ABSTRACT

About the time that Seneca was advising Lucilius on the use of books, when Cornutus and Persius were hunched over their writing tables, while the slaves at the Villa of the Papyri saw to the maintenance and expansion of the soon-to-be-buried library at Herculaneum, other groups in Rome were also busy appropriating texts. Christians and Jews in their small conventicles scattered around the city of Rome and elsewhere around the Mediterranean were, like members of philosophical schools, consumers of texts. In all these gatherings, large and small, public and private, written texts were part of the everyday business of teaching and learning. We have a vivid representation of one such occasion in a grave relief from Ostia, found on page vi of the prelims of this volume.
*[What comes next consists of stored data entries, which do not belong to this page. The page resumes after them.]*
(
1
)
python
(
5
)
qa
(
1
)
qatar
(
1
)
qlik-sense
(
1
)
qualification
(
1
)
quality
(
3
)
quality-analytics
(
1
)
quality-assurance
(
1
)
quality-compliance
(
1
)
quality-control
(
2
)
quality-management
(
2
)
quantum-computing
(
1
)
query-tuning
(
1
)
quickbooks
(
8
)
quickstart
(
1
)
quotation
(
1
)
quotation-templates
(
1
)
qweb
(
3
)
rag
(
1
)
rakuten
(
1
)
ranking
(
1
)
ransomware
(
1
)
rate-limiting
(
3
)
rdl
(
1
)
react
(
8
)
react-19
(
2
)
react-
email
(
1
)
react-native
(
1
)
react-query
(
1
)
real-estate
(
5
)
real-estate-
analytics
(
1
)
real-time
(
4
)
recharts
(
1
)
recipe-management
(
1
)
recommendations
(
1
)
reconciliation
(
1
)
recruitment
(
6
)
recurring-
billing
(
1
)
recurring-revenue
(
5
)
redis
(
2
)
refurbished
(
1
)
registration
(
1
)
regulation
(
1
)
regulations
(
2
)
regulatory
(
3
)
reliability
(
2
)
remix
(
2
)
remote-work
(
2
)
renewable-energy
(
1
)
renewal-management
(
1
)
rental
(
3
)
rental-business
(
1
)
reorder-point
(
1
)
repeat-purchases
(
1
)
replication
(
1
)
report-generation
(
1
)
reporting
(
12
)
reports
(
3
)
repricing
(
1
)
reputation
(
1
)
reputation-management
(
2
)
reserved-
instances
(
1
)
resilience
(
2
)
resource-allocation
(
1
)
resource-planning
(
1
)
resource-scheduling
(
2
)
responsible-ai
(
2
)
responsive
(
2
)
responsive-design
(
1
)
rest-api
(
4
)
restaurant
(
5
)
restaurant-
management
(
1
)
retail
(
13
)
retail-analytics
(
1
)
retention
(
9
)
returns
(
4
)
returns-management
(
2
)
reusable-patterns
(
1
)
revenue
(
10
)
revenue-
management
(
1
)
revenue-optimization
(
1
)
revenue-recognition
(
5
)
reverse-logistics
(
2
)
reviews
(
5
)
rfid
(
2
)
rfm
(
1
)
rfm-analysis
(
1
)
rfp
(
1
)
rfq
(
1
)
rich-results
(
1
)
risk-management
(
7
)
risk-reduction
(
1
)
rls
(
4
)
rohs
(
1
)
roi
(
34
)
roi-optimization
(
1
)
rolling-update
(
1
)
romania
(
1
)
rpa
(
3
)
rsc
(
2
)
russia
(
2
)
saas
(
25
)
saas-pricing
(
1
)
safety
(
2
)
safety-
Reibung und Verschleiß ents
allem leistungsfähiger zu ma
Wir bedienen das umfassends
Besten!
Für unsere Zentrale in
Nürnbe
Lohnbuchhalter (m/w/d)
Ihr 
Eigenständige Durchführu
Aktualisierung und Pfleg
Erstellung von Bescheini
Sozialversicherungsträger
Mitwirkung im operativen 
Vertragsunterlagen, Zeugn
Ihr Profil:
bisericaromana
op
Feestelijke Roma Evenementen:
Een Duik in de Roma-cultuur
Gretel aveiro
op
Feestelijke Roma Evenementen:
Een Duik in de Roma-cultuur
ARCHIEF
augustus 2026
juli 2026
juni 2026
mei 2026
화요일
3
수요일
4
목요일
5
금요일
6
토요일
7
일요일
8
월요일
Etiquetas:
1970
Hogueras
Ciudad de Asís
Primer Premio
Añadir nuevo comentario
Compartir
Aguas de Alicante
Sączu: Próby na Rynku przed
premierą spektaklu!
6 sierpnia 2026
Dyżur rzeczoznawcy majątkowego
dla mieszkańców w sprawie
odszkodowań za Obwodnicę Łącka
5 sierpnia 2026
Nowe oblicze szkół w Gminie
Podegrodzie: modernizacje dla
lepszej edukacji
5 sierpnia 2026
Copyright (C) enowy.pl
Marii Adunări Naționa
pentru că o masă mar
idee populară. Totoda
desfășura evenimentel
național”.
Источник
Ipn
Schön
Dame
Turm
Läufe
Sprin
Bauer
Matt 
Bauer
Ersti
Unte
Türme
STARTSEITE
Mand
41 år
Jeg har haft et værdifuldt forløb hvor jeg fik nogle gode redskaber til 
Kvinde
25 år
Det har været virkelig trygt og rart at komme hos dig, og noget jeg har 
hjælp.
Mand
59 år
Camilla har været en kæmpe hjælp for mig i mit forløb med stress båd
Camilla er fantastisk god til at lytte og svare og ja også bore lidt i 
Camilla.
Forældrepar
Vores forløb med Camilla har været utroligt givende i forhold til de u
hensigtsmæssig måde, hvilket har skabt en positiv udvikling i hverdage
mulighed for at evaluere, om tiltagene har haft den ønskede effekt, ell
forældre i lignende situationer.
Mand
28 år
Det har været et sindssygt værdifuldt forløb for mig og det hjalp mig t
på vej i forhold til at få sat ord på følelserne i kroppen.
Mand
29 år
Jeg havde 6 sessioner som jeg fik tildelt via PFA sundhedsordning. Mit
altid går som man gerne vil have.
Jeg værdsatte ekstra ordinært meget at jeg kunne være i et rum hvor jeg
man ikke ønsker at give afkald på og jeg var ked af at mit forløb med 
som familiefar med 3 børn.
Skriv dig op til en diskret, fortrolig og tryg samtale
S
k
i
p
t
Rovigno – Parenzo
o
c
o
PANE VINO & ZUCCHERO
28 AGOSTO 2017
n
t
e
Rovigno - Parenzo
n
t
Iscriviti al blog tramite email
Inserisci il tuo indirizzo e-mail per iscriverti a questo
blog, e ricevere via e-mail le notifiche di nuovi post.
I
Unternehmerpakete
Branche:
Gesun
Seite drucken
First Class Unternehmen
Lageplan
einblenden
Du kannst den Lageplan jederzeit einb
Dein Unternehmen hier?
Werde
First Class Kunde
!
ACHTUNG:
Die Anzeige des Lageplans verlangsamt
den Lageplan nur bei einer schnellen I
Elevated above his audience, the speaker raises his right hand in a teaching gesture, while holding a closed bookroll in his left. The beard and bookroll suggest a philosopher rather than a rhetorician. 1 Indeed, the presence of a written text is probably not a prop that would be favored by orators, who prized ex tempore utterance and freedom from any reliance on script. 2 In a standing position, he is at a disadvantage for reading, since most readers preferred to sit when handling a roll. 3 The rapt attention of the figures to the teacher's right, and the apparent debate prompted by his remarks among those on his left testify to the effect of his speech on the hearers. Here we have a person who through his mastery of texts has integrated the wisdom of previous thinkers and who produces on his own authority a synthesis of his knowledge. Still, a book is present, even if closed. Strikingly, while this teacher has moved beyond reliance on texts, he is in the process of becoming a text himself: in the foreground, two scribes busily commit the words of the speaker to tablets.